Voting in the leadership election was restricted to MLAs and MPs. Poots beat Sir Jeffrey Donaldson, the DUP’s Westminster representative, by 19 votes to 17. Among DUP voters Donaldson was three times more popular than Poots. Poots is a proven racist, sexist and all round bigot who in 2013 argued in Stormont that gay couples should be prohibited from adopting children, in 2020 implied that coronavirus is a Catholic problem, and in 2016 stated that Foster’s most important role is being, not the leader of the party, but a wife, mother and daughter. He has insisted that his number one priority as the DUP’s leader will be removing the Protocol.
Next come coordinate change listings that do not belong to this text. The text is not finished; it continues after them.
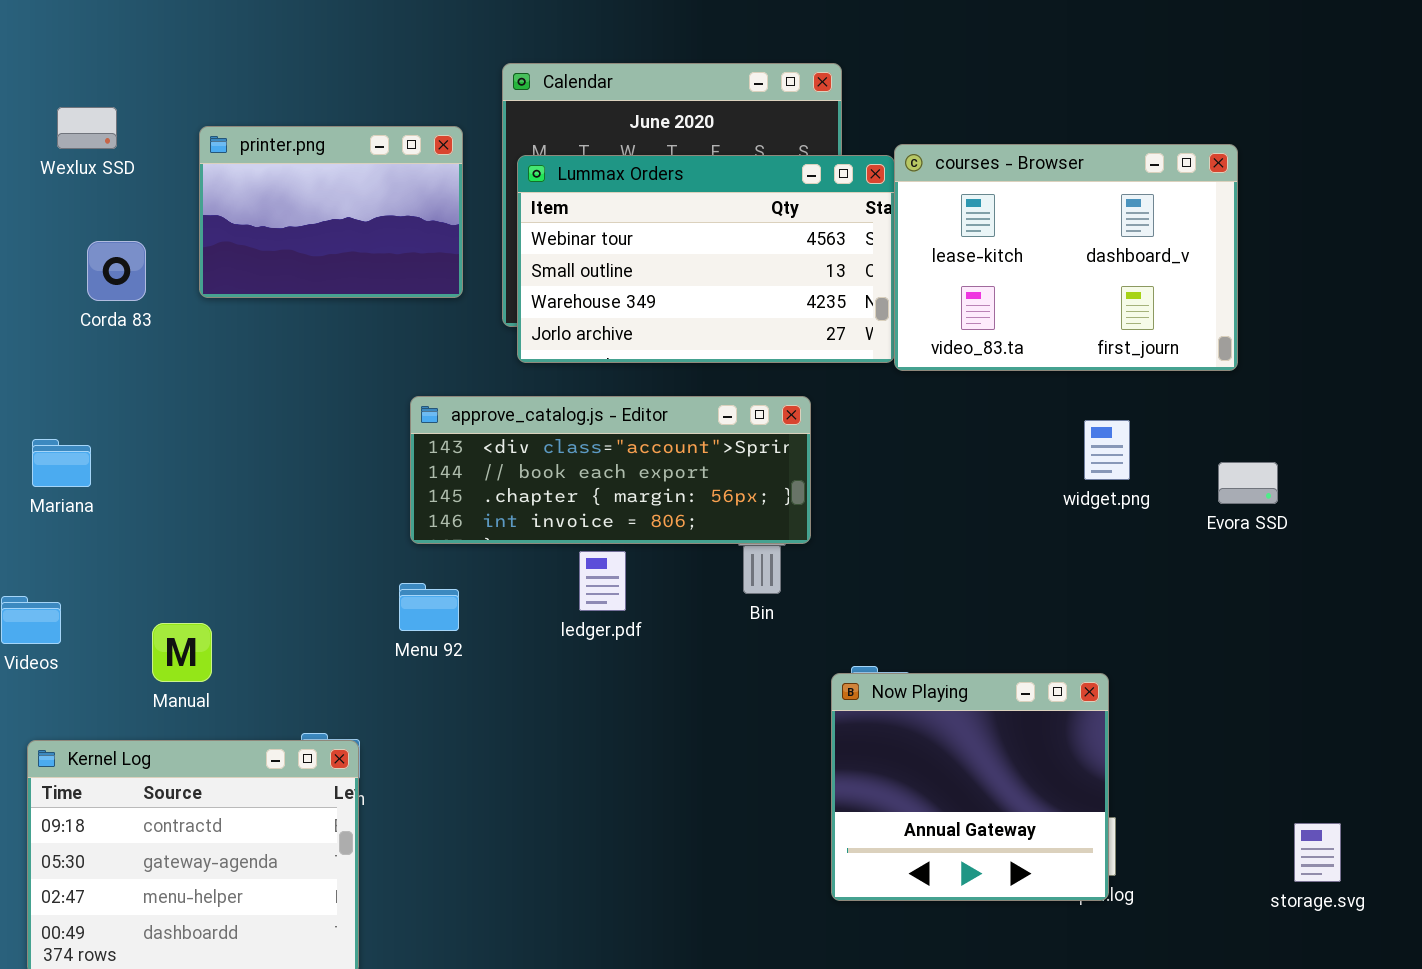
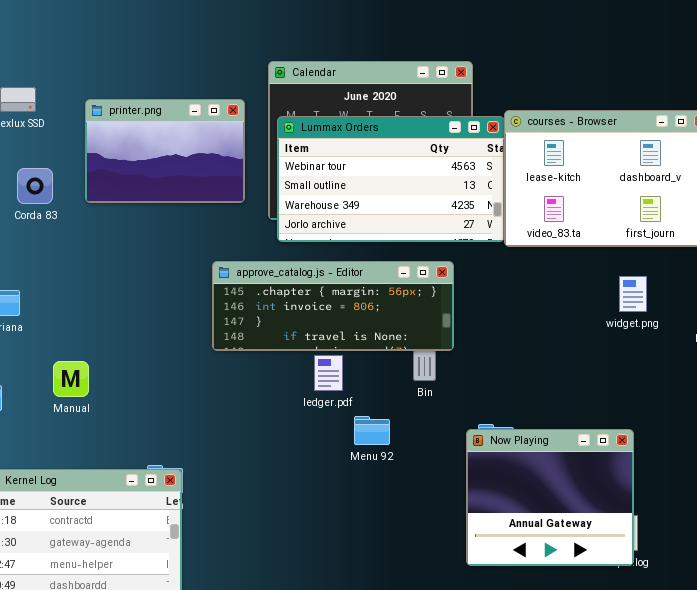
approve_catalog.js - Editor: [410,396,811,544] -> [212,261,454,351], scrolled down 2 rows
Menu 92: [399,583,459,631] -> [354,416,390,445], moved
Manual: [152,623,212,682] -> [53,361,89,397], moved

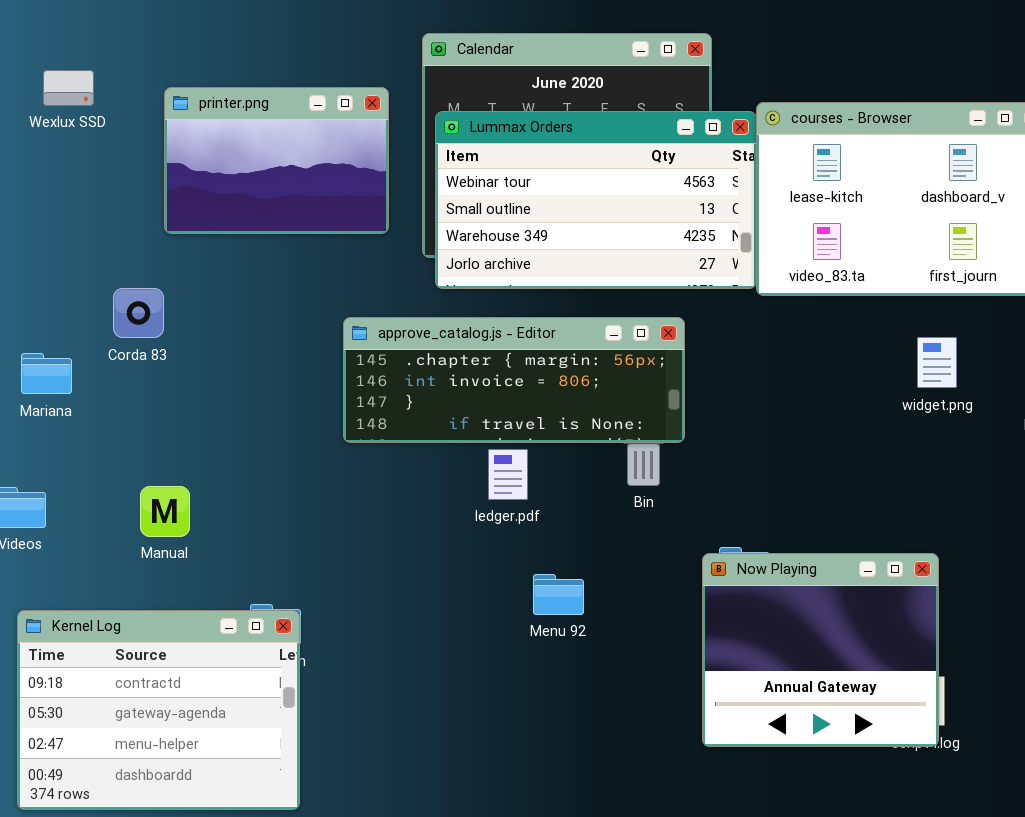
Corda 83: [17,168,53,204] -> [113,288,164,338], moved
Manual: [53,361,89,397] -> [140,486,190,537], moved
Menu 92: [354,416,390,445] -> [533,574,584,615], moved

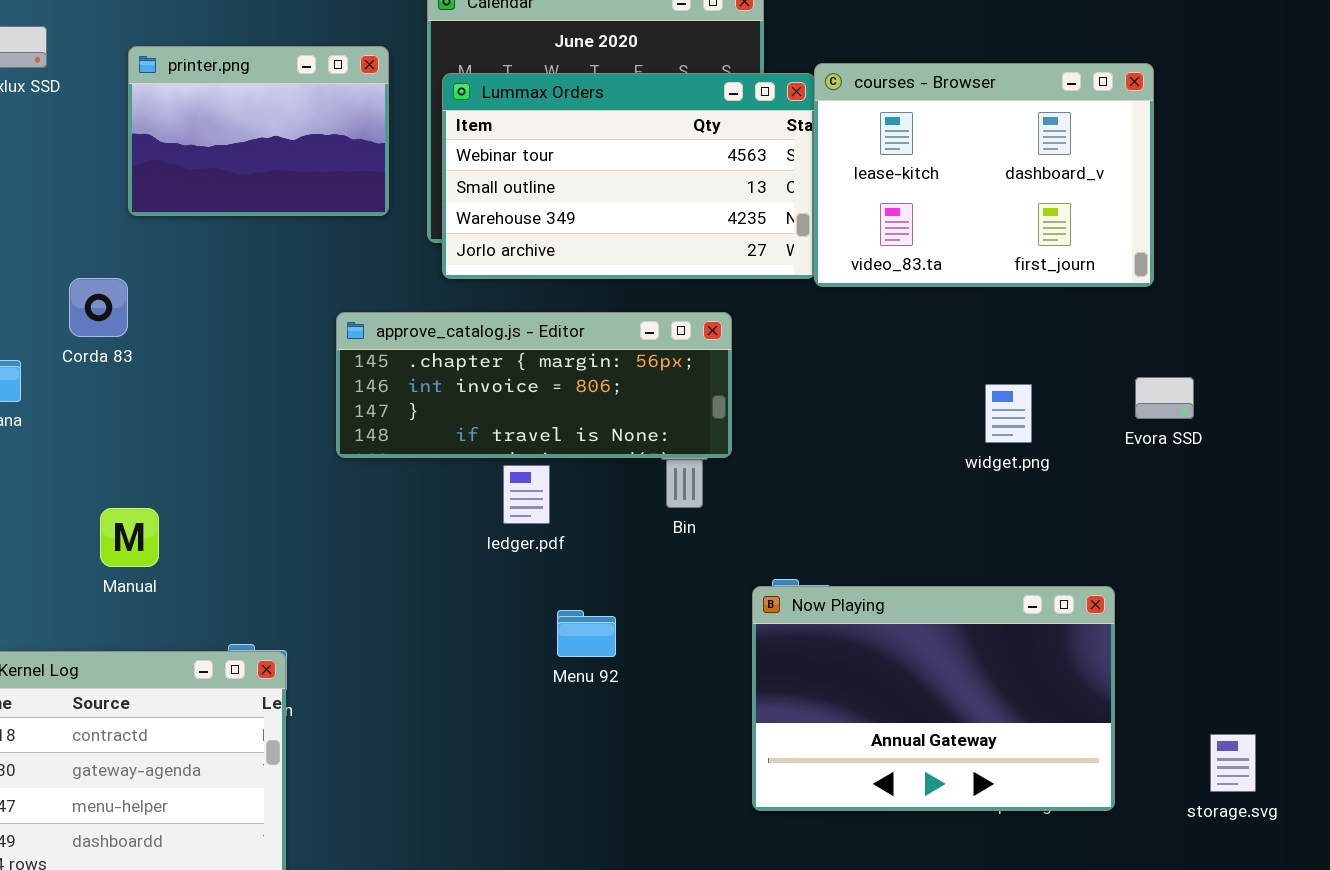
widget.png: [917,337,957,388] -> [985,384,1032,443], moved
Now Playing: [702,553,939,747] -> [752,586,1115,811], resized

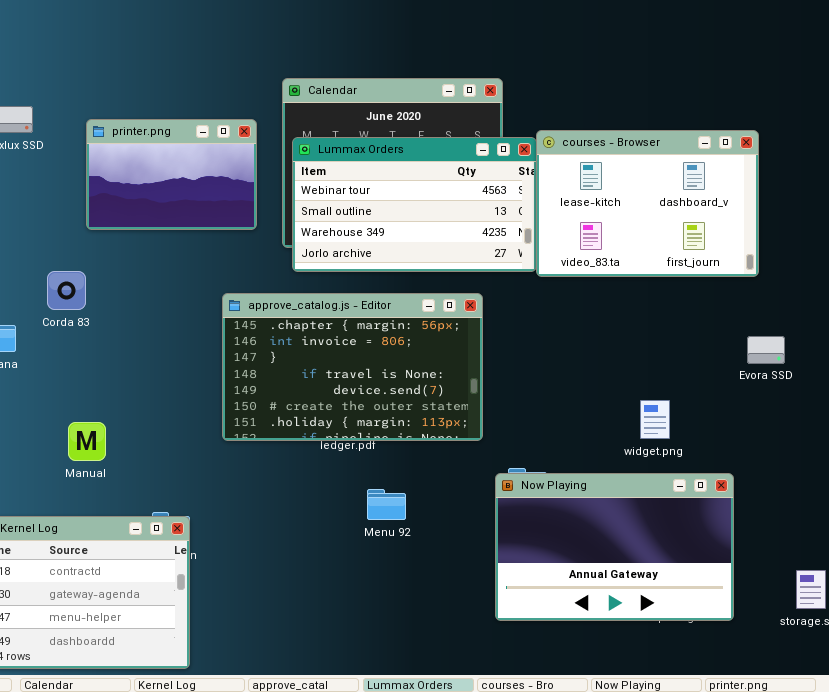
approve_catalog.js - Editor: [336,312,732,458] -> [222,293,483,441], resized
widget.png: [985,384,1032,443] -> [640,400,670,439], moved

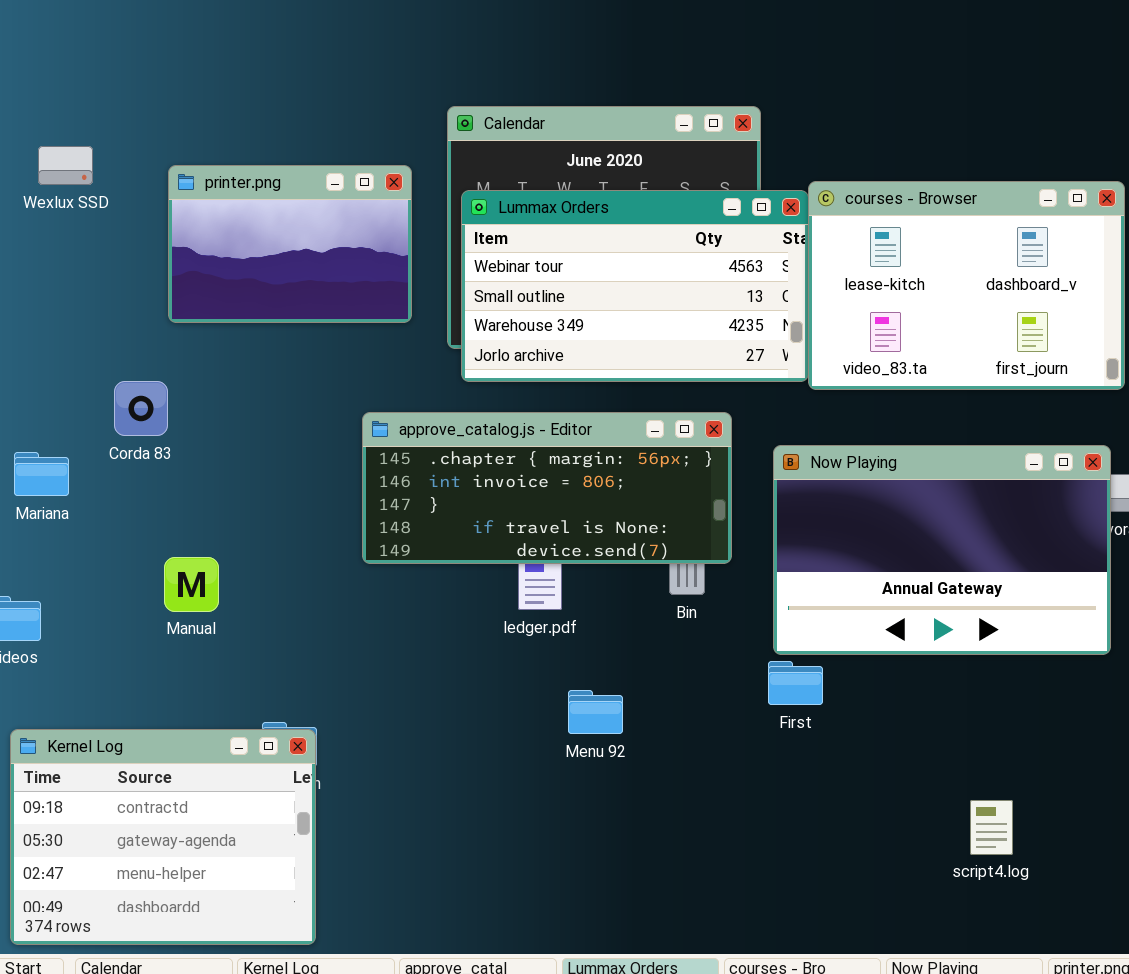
approve_catalog.js - Editor: [222,293,483,441] -> [362,412,732,564], resized
Manual: [68,422,106,461] -> [164,557,219,612], moved
Now Playing: [495,473,734,621] -> [773,445,1111,655], moved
Poots represents the most reactionary layer of the Loyalist DUP voters. Loyalist paramilitaries have for months been threatening to carry out sustained violence if the Protocol is not removed or amended to allow for unfettered movement of goods and people across the United Kingdom. They came true to their word when they launched a one-week terror offensive across the north of Ireland at the end of March and beginning of April. Tensions that had been building among Loyalists since January, when the impacts of Brexit began to be felt, exploded. The ostensible trigger was the PSNI crackdown on Loyalist UDA drug gangs and the PSNI’s decision not to prosecute Sinn Fein politicians who attended IRA-man Bobby Storey’s funeral in alleged breach of Covid legislation.

After losing the leadership contest, Donaldson’s team leaked to the press its preparedness to force Stormont to collapse to send the Johnson government a warning that the DUP is ready to escalate its opposition to the Protocol. In her final visit to Downing Street as first minister, Foster told reporters that Johnson needs to intervene because the Protocol is ‘narrow[ing] the common ground’ in the north of Ireland and doing ‘real damage to the union’. 

The DUP will alienate middle-class Unionists as it holds onto its reactionary base. Its hard stance on Brexit has already seen sections of these Unionists leaving to align themselves with the pro-EU centrist Alliance Party. Even Foster has announced she is leaving the DUP because ‘we are regressing and becoming more narrow. It is quite nasty.’ A LucidTalks poll reported in the Belfast Telegraph and Irish Times on 22 May predicted Sinn Fein will win the Northern Ireland Assembly’s elections in 2022, giving them, for the first time in history, the post of first minister. The poll indicates that the power-sharing executive will become more irrelevant as the DUP – whose approval rating has plummeted to 9% lower than Sinn Fein’s 25% – seek other avenues to promote its interests.